4. Ultra-high-frequency resonance noise mainly comes from the resonance of diode junction capacitance during reverse recovery of high-frequency rectifier diodes, power device junction capacitance and line parasitic inductance when power devices are switched, and the frequency is generally 1-10MHz , Ultra-high frequency resonant noise can be reduced by selecting diodes with soft recovery characteristics, switching tubes with small junction capacitance and reducing wiring length.

Switching power supplies require closed-loop control of the output voltage, and improper design of regulator parameters will also cause ripples. When the output fluctuates, it enters the regulator loop through the feedback network, which may cause the self-excited oscillation of the regulator, causing additional ripple. This ripple voltage generally has no fixed frequency. In the switching DC power supply, the increase of the output ripple is often caused by the improper selection of the regulator parameters.

This part of the ripple can be suppressed by the following methods:

a. Add a compensation network to the ground at the output of the regulator, and the compensation of the regulator can be Suppresses the increase in ripple caused by regulator self-excitation.

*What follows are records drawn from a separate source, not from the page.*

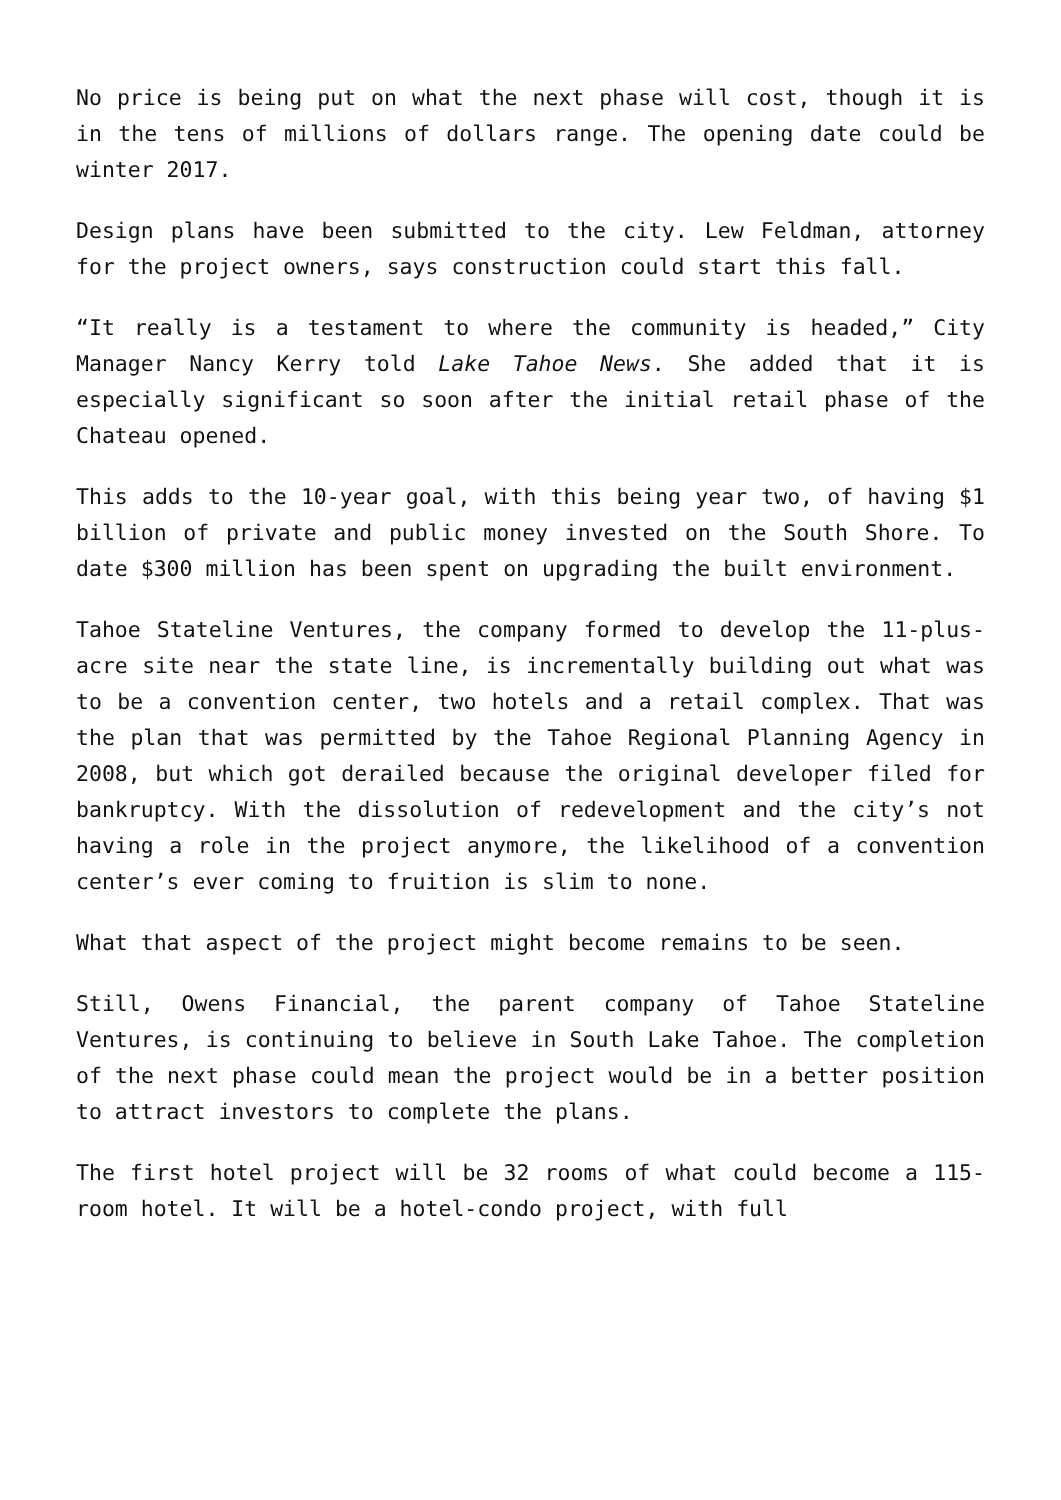No price is being put on what the next phase will cost, though it is in the tens of millions of dollars range. The opening date could be winter 2017.
Design plans have been submitted to the city. Lew Feldman, attorney for the project owners, says construction could start this fall.
“It really is a testament to where the community is headed,” City Manager Nancy Kerry told Lake Tahoe News. She added that it is especially significant so soon after the initial retail phase of the Chateau opened.
This adds to the 10-year goal, with this being year two, of having $1 billion of private and public money invested on the South Shore. To date $300 million has been spent on upgrading the built environment.
Tahoe Stateline Ventures, the company formed to develop the 11-plus-acre site near the state line, is incrementally building out what was to be a convention center, two hotels and a retail complex. That was the plan that was permitted by the Tahoe Regional Planning Agency in 2008, but which got derailed because the original developer filed for bankruptcy. With the dissolution of redevelopment and the city’s not having a role in the project anymore, the likelihood of a convention center’s ever coming to fruition is slim to none.
What that aspect of the project might become remains to be seen.
Still, Owens Financial, the parent company of Tahoe Stateline Ventures, is continuing to believe in South Lake Tahoe. The completion of the next phase could mean the project would be in a better position to attract investors to complete the plans.
The first hotel project will be 32 rooms of what could become a 115-room hotel. It will be a hotel-condo project, with full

b. Reasonably choose the open-loop magnification of the closed-loop regulator and the parameters of the closed-loop regulator. If the open-loop magnification is too large, sometimes it will cause the regulator to oscillate or self-excite, which will increase the output ripple content. Too small open-loop magnification will lead to poor output voltage stability and increased ripple content. Therefore, the open-loop magnification of the regulator and the parameters of the closed-loop regulator should be selected reasonably, and adjusted according to the load condition during debugging.

c. No pure lag filtering link is added in the feedback channel. The delay lag is minimized to increase the rapidity and timeliness of the closed-loop adjustment, which is beneficial to suppressing the output voltage ripple.